Problem requirements
Report how many lines of the records contain the string "operationType", counting only matches with the same letter case, and give that number alone.

____

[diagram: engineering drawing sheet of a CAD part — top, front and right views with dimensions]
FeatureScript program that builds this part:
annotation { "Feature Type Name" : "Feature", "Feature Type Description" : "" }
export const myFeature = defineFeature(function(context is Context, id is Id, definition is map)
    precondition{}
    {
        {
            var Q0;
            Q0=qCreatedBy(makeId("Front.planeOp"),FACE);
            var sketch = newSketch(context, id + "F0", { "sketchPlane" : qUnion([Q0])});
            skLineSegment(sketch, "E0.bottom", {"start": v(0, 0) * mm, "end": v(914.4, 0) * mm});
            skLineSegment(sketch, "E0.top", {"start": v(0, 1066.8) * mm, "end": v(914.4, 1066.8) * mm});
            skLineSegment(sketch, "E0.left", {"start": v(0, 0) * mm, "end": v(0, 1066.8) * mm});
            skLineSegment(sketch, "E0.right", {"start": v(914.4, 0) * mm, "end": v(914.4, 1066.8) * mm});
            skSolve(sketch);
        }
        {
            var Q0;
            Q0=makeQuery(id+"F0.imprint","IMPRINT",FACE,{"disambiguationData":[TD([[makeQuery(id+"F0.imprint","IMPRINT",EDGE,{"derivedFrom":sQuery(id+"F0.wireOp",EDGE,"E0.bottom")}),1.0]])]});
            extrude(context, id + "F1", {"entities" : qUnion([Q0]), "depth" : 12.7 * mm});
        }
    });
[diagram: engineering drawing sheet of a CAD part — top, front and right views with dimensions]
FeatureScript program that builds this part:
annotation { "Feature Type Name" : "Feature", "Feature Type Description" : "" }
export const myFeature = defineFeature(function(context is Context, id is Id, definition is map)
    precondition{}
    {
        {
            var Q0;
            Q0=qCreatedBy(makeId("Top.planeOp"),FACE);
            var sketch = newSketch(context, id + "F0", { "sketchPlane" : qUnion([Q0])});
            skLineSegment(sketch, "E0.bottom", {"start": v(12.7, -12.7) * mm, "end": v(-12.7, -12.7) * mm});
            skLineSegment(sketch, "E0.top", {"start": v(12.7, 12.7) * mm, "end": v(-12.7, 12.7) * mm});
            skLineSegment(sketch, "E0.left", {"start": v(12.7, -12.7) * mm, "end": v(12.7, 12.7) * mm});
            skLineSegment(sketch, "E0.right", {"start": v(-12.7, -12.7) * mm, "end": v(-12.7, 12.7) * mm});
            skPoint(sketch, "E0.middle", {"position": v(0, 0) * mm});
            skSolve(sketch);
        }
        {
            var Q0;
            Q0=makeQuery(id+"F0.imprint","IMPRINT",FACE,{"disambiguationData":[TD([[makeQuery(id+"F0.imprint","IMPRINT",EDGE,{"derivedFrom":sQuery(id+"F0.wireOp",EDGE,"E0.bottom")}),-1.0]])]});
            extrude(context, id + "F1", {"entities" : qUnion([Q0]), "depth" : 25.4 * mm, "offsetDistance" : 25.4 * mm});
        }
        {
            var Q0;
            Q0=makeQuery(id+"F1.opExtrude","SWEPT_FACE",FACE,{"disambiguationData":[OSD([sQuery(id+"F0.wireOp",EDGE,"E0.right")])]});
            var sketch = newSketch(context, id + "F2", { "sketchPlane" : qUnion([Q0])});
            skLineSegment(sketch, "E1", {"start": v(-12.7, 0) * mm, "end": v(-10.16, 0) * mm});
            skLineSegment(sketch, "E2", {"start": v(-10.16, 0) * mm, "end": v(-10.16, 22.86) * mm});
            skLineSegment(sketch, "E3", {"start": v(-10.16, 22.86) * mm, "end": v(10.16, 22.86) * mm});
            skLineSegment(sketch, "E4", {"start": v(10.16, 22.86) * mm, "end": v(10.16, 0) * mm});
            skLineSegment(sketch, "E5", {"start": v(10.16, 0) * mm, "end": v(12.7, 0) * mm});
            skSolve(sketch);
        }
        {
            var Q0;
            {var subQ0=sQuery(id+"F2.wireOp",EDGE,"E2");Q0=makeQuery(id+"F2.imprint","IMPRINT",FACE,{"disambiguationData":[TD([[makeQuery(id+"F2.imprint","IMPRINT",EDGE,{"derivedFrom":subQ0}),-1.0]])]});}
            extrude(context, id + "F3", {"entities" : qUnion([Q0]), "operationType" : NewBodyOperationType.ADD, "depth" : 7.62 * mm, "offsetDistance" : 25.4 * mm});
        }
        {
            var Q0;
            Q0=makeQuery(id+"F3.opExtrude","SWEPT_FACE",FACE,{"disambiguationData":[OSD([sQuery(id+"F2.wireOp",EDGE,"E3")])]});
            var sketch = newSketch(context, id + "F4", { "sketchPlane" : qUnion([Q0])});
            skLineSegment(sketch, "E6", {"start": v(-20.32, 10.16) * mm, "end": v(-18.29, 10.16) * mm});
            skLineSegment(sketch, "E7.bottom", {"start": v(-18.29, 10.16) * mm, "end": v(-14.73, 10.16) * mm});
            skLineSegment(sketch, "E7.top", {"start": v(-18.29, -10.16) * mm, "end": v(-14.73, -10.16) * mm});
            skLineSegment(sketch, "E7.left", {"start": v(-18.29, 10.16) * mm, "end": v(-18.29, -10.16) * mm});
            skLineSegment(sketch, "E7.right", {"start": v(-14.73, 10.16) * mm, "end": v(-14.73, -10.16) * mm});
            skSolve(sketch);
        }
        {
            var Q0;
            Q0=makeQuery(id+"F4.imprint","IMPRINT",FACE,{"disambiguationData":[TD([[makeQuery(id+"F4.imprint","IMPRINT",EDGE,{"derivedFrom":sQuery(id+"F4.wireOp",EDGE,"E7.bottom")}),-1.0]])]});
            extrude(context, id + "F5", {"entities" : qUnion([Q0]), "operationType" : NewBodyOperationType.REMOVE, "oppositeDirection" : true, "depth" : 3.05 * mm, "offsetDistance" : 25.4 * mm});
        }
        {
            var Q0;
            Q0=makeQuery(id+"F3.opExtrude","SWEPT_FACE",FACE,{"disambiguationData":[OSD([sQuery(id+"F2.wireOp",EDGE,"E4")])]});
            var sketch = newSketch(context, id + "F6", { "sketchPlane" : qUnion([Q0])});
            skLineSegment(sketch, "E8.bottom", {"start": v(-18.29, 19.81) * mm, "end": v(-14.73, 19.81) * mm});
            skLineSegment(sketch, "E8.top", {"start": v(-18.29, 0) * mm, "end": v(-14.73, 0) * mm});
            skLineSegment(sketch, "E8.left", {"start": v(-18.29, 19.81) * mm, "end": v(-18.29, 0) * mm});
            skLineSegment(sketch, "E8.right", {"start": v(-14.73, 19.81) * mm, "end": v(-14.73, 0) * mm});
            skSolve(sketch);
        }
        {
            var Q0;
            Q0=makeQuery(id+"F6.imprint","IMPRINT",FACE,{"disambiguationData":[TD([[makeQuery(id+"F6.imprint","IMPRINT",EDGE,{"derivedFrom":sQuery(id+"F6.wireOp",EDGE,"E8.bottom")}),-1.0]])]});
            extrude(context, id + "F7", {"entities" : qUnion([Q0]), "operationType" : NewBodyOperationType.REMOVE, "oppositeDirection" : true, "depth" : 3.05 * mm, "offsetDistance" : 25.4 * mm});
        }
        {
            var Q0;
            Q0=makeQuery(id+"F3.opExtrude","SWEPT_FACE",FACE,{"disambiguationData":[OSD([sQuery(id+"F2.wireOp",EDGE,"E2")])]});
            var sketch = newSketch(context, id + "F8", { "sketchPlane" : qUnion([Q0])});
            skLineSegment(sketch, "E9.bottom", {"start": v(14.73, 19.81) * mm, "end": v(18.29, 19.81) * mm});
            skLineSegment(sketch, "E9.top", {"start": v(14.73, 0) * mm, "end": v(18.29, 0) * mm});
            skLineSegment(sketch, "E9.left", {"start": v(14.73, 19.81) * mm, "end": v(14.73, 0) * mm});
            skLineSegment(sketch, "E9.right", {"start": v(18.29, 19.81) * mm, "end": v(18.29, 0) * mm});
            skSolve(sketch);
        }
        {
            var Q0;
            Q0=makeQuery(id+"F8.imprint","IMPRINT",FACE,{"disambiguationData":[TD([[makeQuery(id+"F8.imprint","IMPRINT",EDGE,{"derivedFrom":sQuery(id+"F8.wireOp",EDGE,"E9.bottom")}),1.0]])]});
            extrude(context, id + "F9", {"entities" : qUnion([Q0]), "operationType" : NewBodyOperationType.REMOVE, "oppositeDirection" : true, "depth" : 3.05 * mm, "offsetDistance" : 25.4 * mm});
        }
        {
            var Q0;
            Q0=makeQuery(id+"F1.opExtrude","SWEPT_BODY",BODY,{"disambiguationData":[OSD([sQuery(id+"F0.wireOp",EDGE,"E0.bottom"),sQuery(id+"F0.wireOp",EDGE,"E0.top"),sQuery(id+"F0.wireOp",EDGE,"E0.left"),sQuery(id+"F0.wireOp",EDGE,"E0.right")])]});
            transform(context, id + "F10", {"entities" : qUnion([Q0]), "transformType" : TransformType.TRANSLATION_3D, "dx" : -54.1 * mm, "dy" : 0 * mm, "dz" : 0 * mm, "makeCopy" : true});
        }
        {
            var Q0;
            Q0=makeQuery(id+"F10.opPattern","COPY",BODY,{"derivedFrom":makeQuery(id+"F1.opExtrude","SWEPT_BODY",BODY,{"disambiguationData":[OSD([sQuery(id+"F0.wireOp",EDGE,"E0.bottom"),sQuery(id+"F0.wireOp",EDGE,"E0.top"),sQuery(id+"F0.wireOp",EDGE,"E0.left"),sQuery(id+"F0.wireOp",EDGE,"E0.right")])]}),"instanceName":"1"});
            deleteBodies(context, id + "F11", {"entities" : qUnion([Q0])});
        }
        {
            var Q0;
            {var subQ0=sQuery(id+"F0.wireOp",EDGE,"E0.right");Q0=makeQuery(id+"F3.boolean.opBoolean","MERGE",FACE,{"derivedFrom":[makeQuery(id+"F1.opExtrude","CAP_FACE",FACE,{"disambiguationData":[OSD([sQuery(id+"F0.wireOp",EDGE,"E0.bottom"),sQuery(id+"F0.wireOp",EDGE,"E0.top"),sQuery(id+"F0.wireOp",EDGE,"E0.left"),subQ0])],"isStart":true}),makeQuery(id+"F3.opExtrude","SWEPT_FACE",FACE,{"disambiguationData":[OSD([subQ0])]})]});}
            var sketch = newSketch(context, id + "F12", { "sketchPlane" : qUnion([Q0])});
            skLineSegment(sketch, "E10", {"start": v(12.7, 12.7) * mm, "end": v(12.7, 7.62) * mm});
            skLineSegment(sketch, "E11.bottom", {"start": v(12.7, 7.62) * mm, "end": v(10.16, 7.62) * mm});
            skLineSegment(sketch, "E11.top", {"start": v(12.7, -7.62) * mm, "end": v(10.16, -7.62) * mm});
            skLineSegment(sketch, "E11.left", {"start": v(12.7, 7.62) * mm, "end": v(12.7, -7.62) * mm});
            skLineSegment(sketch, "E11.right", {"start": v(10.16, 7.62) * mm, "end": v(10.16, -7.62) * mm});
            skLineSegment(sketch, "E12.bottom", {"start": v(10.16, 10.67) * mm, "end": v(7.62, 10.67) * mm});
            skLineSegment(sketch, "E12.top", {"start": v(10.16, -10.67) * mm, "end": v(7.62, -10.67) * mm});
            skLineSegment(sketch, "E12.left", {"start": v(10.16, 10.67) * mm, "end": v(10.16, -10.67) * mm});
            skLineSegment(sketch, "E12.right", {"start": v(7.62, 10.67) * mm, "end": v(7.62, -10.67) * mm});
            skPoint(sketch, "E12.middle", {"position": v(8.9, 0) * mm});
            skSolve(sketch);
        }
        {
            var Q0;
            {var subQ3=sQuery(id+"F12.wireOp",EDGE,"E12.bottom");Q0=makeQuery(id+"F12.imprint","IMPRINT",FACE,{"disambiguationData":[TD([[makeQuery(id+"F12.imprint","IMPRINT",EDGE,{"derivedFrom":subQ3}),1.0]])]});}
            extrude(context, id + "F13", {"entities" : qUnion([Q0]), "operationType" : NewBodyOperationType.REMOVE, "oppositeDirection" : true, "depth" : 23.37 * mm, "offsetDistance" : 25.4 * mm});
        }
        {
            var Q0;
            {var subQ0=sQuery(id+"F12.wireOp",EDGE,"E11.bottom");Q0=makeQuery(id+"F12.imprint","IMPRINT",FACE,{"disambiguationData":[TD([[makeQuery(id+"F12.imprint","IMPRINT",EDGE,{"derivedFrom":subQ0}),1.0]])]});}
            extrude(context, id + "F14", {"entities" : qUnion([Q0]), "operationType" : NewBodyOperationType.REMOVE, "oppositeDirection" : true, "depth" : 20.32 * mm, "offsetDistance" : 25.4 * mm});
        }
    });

____

Task solution
6